Monday, November 19, 2012
GOP group disseminates, then pulls paper proposing "sensible" copyright law reforms
Ars Technica, in an article by Timothy B. Lee (November
18), reports that an influential group of House Republicans published and then
pulled an article proposing "shockingly sensible" copyright reforms. EFF tweeted the story today.
The paper would have reduced maximum infringement
damages, copyright terms, penalties for frivolous copyright infringement claims
and trolling (like Righthaven) and expanded ideas of fair use.

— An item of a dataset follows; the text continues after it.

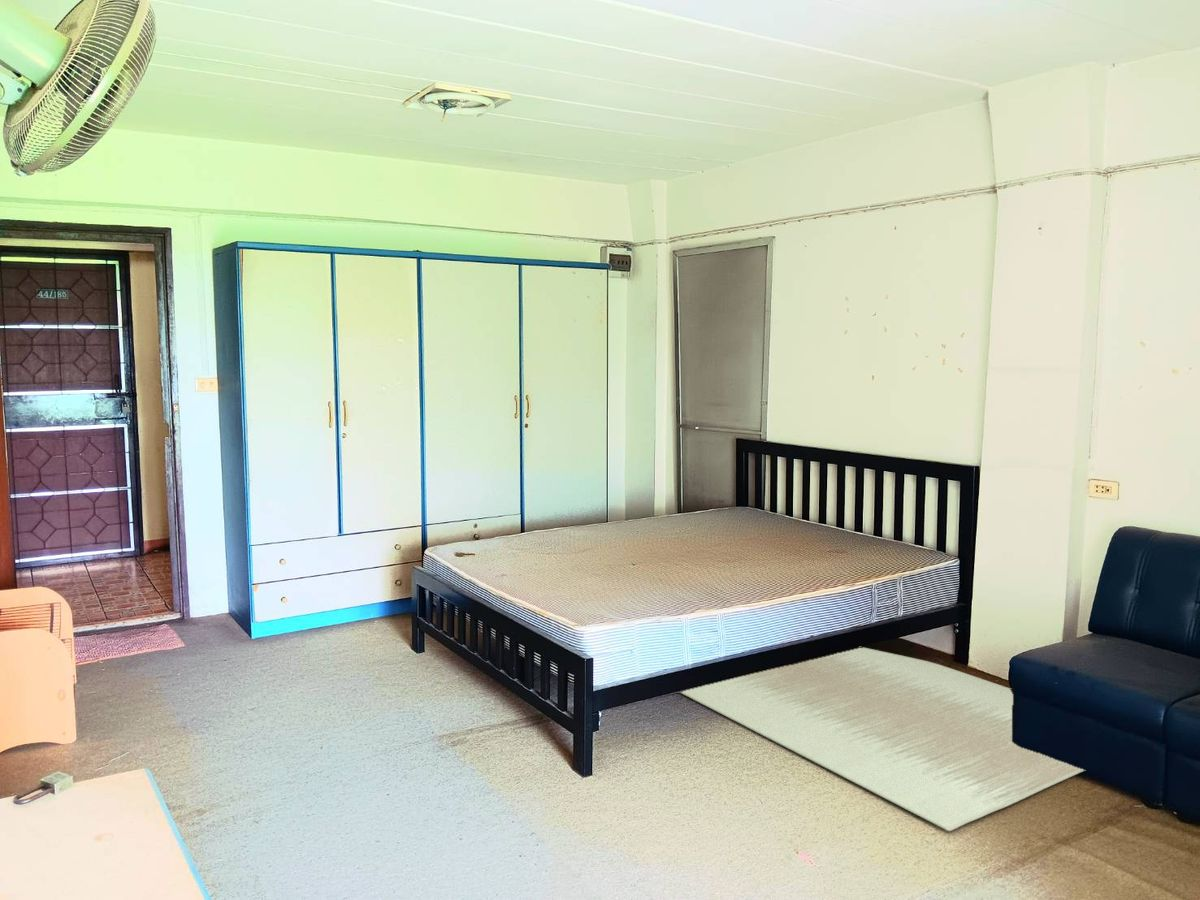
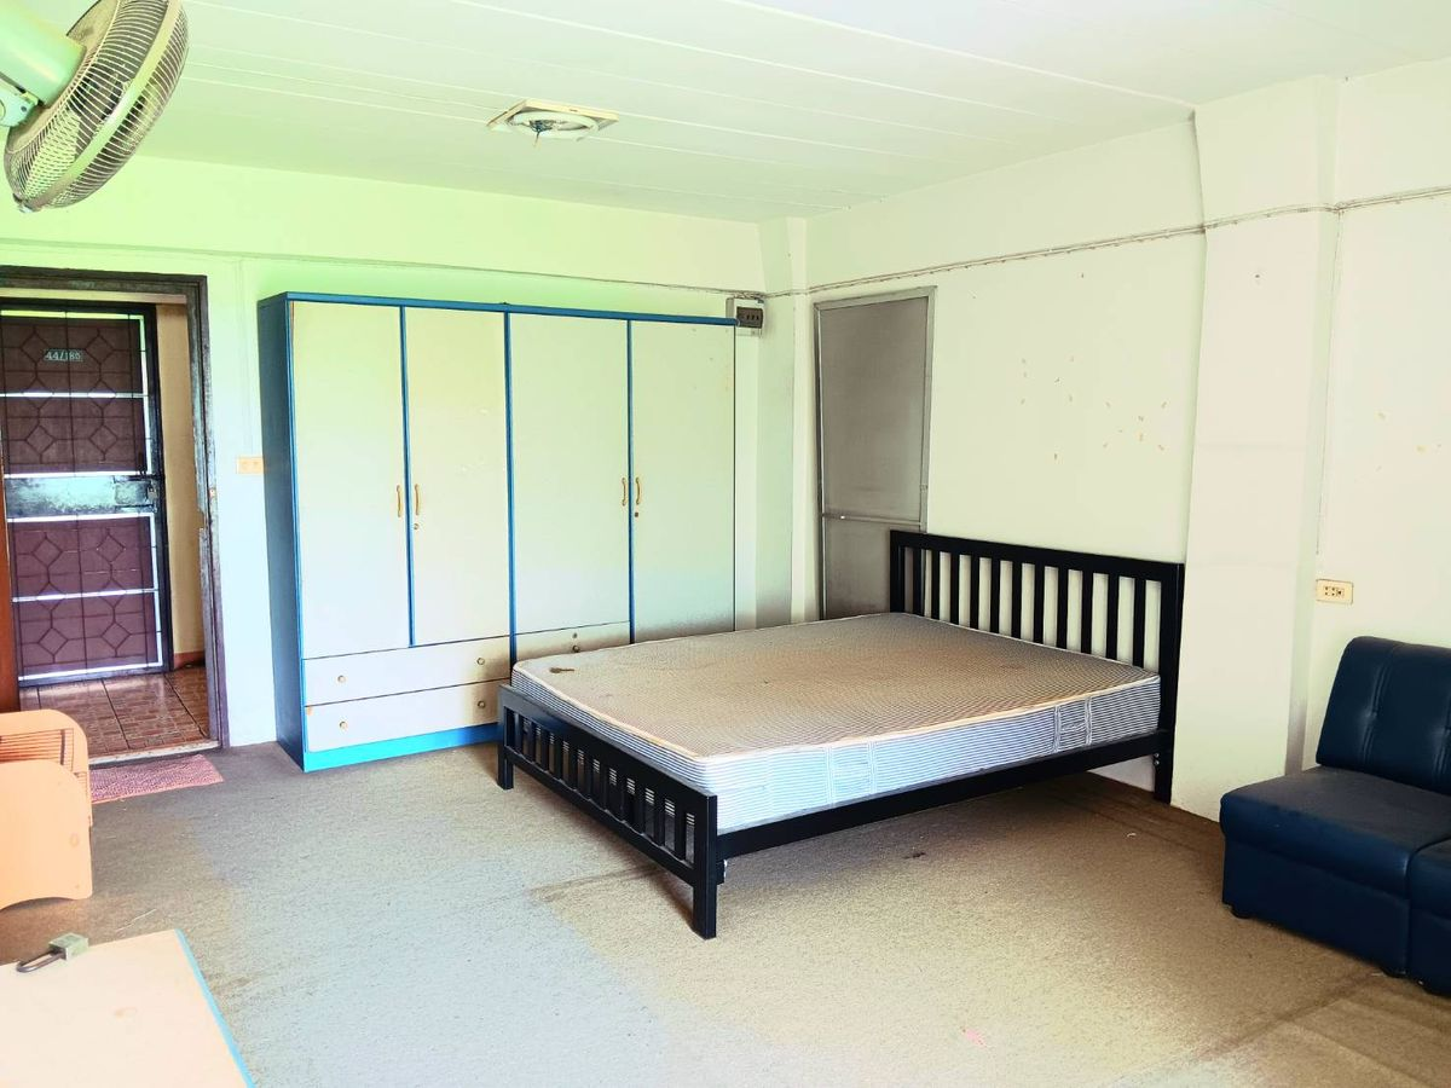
- rug [679,647,1086,832]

The link for the story is here.
The American Conservative has an article (by Jordan
Bloom, Nov. 16) that includes an embedded PDF from Scribd of the proposal
(about 8 pages) as well as the brief memo pulling it back (in boldface). The article asks is this an “anti-IP turn for
the GOP?”. This is the link.
Generally, the "pelican brief" GOP memo was critical of the continuing
strategy of some large media companies to try to maintain monopoly over
meaningful content distribution and sales, as if they feared low-cost
competition much more than outright piracy.
Early Sunday afternoon, I did see a poor-looking
person trying to sell pirated CD’s or DVD’s to people caught in a traffic jam
near New York Avenue in Washington DC.
That could be a security problem in other ways. I’ve also seen this take place on NYC
subways. If I was a rich media mogul, I
wouldn’t be worried about poor people buying cheap (and probably technically
deficient) imitation copies of my work.
If my work reaches more people, so much the better. (Maybe I would be worried if I had a union or
guild job in the business.) But it is
this crude kind of piracy that leads movie theaters to have zero tolerance to
photography within their auditoriums. (See
the story of an arrest on my Movies blog, Aug 3, 2007).